We used a multidisciplinary team approach, including staff from:

  • Administration
  • Anesthesia
  • Case Management
  • Clinical Informaticist
  • Critical Care
  • Dietary
  • Marketing
  • Nurse Educator
  • Nursing Postoperative
  • Pharmacy
  • Physician Office Staff
  • Physical Therapy
  • Quality Outcomes
  • Respiratory
  • Risk Management
  • Surgeon Champion
  • Surgical Services

Cost 

No additional costs or funding beyond normal hospital operations were necessary to implement and maintain the QI program.

What Were the Results?

Overall Results 

We obtained data using the ACS NSQIP database. Additional information was obtained during the preoperative visit, hospital stay, and postoperative phone calls (done two months after the surgical procedure).

Analysis of colorectal ERAS data for one year indicated a decreased length of stay from 7.3 days to 5.2 days. The average variable costs were reduced from $6,346 to $4,359. Postoperative occurrences as defined by ACS NSQIP have decreased from 32.7 to 19.6 percent.

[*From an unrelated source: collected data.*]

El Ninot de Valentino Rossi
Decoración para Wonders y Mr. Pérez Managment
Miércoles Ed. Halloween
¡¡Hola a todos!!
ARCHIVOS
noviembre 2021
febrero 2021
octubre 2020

S4S data for one year indicates that blood sugar control (blood glucose <200 mg/dl) on the day of surgery has improved from 87.7 to 95.6 percent. Patient- reported smoking cessation rates are 18.5 percent two months after surgery.

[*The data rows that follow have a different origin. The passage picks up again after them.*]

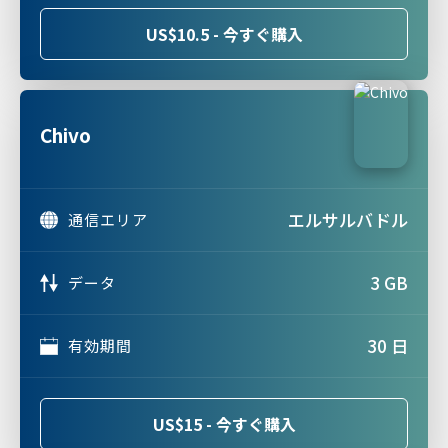
US$10.5 - 今すぐ購入
Chivo
エルサルバドル
通信エリア
3 GB
データ
30 日
有効期間
US$15 - 今すぐ購入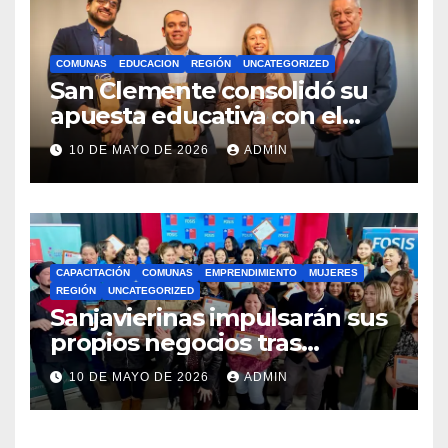
COMUNAS
EDUCACION
REGIÓN
UNCATEGORIZED
San Clemente consolidó su
apuesta educativa con el
lanzamiento del
10 DE MAYO DE 2026
ADMIN
Preuniversitario Brotes 2026
CAPACITACIÓN
COMUNAS
EMPRENDIMIENTO
MUJERES
REGIÓN
UNCATEGORIZED
Sanjavierinas impulsarán sus
propios negocios tras
capacitarse junto al FOSIS
10 DE MAYO DE 2026
ADMIN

Since implementation of our preoperative clinic, day of surgery cancellations have decreased from 4.9 to 0.95 percent.

In addition to the processes outlined above, we assess the nutritional needs of our patients and, when appropriate, place patients on an immunomodulating supplement; we consult a registered dietitian as needed. We provide counseling and documents for completion of advanced directives/medical power of attorney to 100 percent of patients in the preoperative clinic. We also provide diabetic and smoking cessation counseling, screen for delirium, and recommend consults as necessary from physical therapy, cardiology, pulmonology, and case management.

Setbacks

Upon evaluation of our implementation process, the main barriers we encountered were a slow-changing culture and time-consuming data collection. Constant teamwork, communication, and surgeon engagement have been key for culture change. The progress made creates a smoother path for our future ERAS programs. A Clinical Data Analyst was added to our team to support data collection and abstraction.

Strong support from our Surgeon Champion and leadership team contributed to our success. We also have an engaged multidisciplinary ERAS team.

Communication was key, and was accomplished using frequent ERAS meetings, operating room information boards, memos to the surgeons, and online staff education.

Cost Savings

There was no additional money invested in implementing this QI project. Cost savings data has not been finalized at this time.

Tips for Others 

Key components for successful implementation include:

  • Strong support from the Surgeon Champion, senior leadership, and frontline management is necessary.
  • Engaged team members and clear communication are crucial for success.
  • Keep it simple. Use S4S checklists and ERAS principles to guide your data collection. Begin by tracking data your hospital can easily collect and build from there. Even if the data are not as positive as expected, the information highlights the areas that need improvement and can help you form a plan.
  • Don’t reinvent any wheels. Use the resources available through the American College of Surgeons and other facilities that have already implemented the programs.